Gathered at one edge of it was a group of men, many of whom he had seen before. Bowers was there, with his evil, black-browed face. The same pallid hopheads who had accompanied Van from Blackwell’s. The man they called “Doc,” with his glittering glasses and his thinning hair that made his high forehead taper up in devil’s horns. And Blackie Guido, looking out of place with his fine clothes in this motley gathering, except that his face was stamped with criminality like the faces of the rest.
Others moved into Van’s line of vision as he watched, gunmen and human gorillas with the build of riverfront thugs. A man with a depraved face and long spiderlike arms who looked as if he might have been the monster who had strangled Mrs. Tyler.
Van watched lynx-eyed, and sensed that something was about to happen. He had arrived just in time apparently. For Blackie Guido looked at his watch, then said to Bowers in a voice that Van could hear distinctly:
“Get your men out of here and keep ‘em out. Go into the billiard room. I’ll come in when I’m through. I gotta talk to the Chief. And remember – I ain’t saying he won’t raise hell at what happened in the garage.”
BOWERS’S ugly face looked scared suddenly. “I don’t get it, Blackie. How can you talk to the Chief here? The door to the furnace room’s bolted shut. All the windows are nailed. You say you’re gonna lock yourself in. Where does the Chief come from? Is he really comin’ himself, or does he just call you?”
“Beat it!” said Blackie. “Scram! And you better start worryin’ about what’s gonna happen to you.”
Bowers shuffled off toward the door into the next chamber, beckoning the others with him. Van saw them dart half curious, half fearful glances at Blackie Guido, as though he had some sort of supernatural powers.

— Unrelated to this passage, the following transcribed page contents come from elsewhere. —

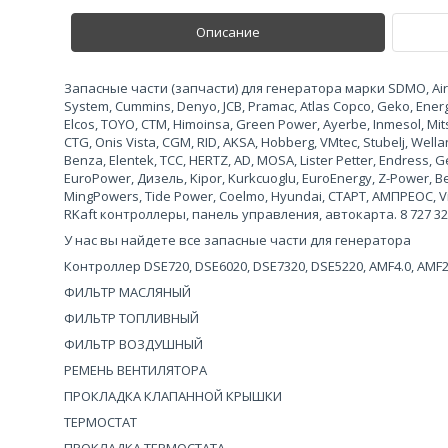
Описание
Запасные части (запчасти) для генератора марки SDMO, Airma
System, Cummins, Denyo, JCB, Pramac, Atlas Copco, Geko, Ene
Elcos, TOYO, CTM, Himoinsa, Green Power, Ayerbe, Inmesol, Mits
CTG, Onis Vista, CGM, RID, AKSA, Hobberg, VMtec, Stubelj, Wel
Benza, Elentek, TCC, HERTZ, AD, MOSA, Lister Petter, Endress
EuroPower, Дизель, Kipor, Kurkcuoglu, EuroEnergy, Z-Power, 
MingPowers, Tide Power, Coelmo, Hyundai, СТАРТ, АМПРЕОС, Vi
RKaft контроллеры, панель управления, автокарта. 8 727 327 
У нас вы найдете все запасные части для генератора
Контроллер DSE720, DSE6020, DSE7320, DSE5220, AMF4.0, AMF
ФИЛЬТР МАСЛЯНЫЙ
ФИЛЬТР ТОПЛИВНЫЙ
ФИЛЬТР ВОЗДУШНЫЙ
РЕМЕНЬ ВЕНТИЛЯТОРА
ПРОКЛАДКА КЛАПАННОЙ КРЫШКИ
ТЕРМОСТАТ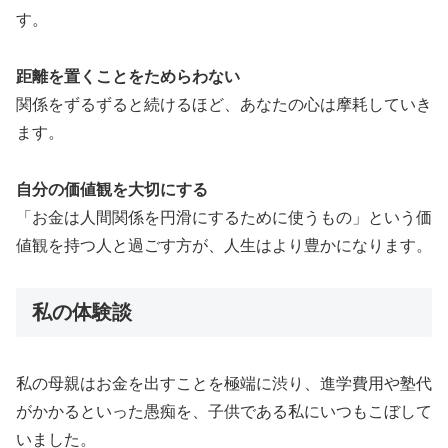
す。
距離を置くことをためらわない
関係をずるずると続けるほど、あなたの心は摩耗していき
ます。
自分の価値観を大切にする
「お金は人間関係を円滑にするために使うもの」という価
値観を持つ人と過ごす方が、人生はより豊かになります。
私の体験談
私の母親はお金を出すことを極端に渋り、進学費用や塾代
がかかるといった愚痴を、子供である私にいつもこぼして
いました。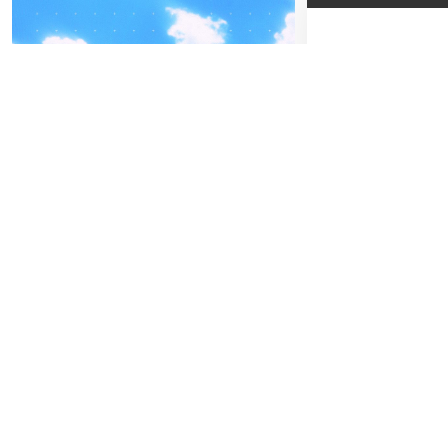
04
-05
27
SA
FREITAG
SEPTEMBER
JU
BEATPATROL AUSTRIA
2026
Beginn:
17:30
Galopprennbahn Freudenau
TICKETS GEWINNEN
Festivals
Advertorial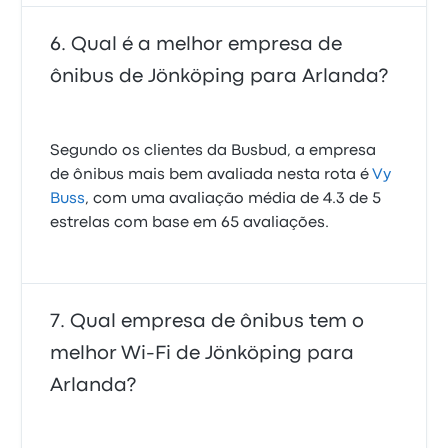
Qual é a melhor empresa de
ônibus de Jönköping para Arlanda?
Segundo os clientes da Busbud, a empresa
de ônibus mais bem avaliada nesta rota é
Vy
Buss
, com uma avaliação média de 4.3 de 5
estrelas com base em 65 avaliações.
Qual empresa de ônibus tem o
melhor Wi-Fi de Jönköping para
Arlanda?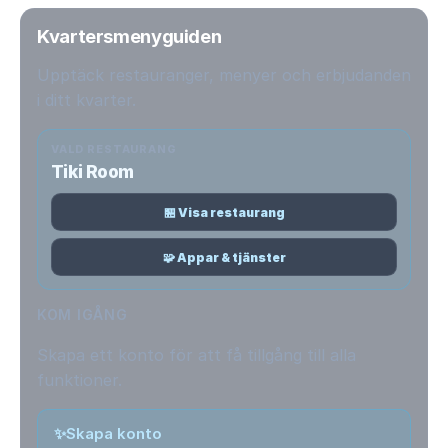
Kvartersmenyguiden
Upptäck restauranger, menyer och erbjudanden
i ditt kvarter.
VALD RESTAURANG
Tiki Room
🏪 Visa restaurang
🧩 Appar & tjänster
KOM IGÅNG
Skapa ett konto för att få tillgång till alla
funktioner.
✨
Skapa konto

And Guido seemed to take a grim satisfaction in the knowledge that he was being mystifying. He looked at his watch again.
“One forty-five,” he snapped. “The Chief is due in five minutes; scram, all of you.”
He strode after them, locked the door into the billiard room, then Van saw him go to the wall. He reached down behind a piece of loose molding, did something that Van couldn’t quite fathom. After this he came and sat down in a chair directly in front of the pool. Van felt his own scalp grow tight when he saw that Guido was staring fixedly down at the black, oily water. What did it mean?
In five minutes Van got his answer. The pool’s surface grew strangely agitated. Sluggish bubbles came up as though some hellish devil’s brew were being concocted. And then water broke around the black, monste-like dome of a man’s helmeted head. Van saw outlines of a diving suit below the helmet. He knew in that instant of frozen wonder that he was looking at the Chief!
CHAPTER XIII
THE CHIEF’S ORDERS
HERE was the unknown being whose crafty brain had already arranged three murders and attempted two others! Here was the killer who prefaced death with music, whose wax manikins with their tinkling tunes led men and women to their graves in a Danse Macabre.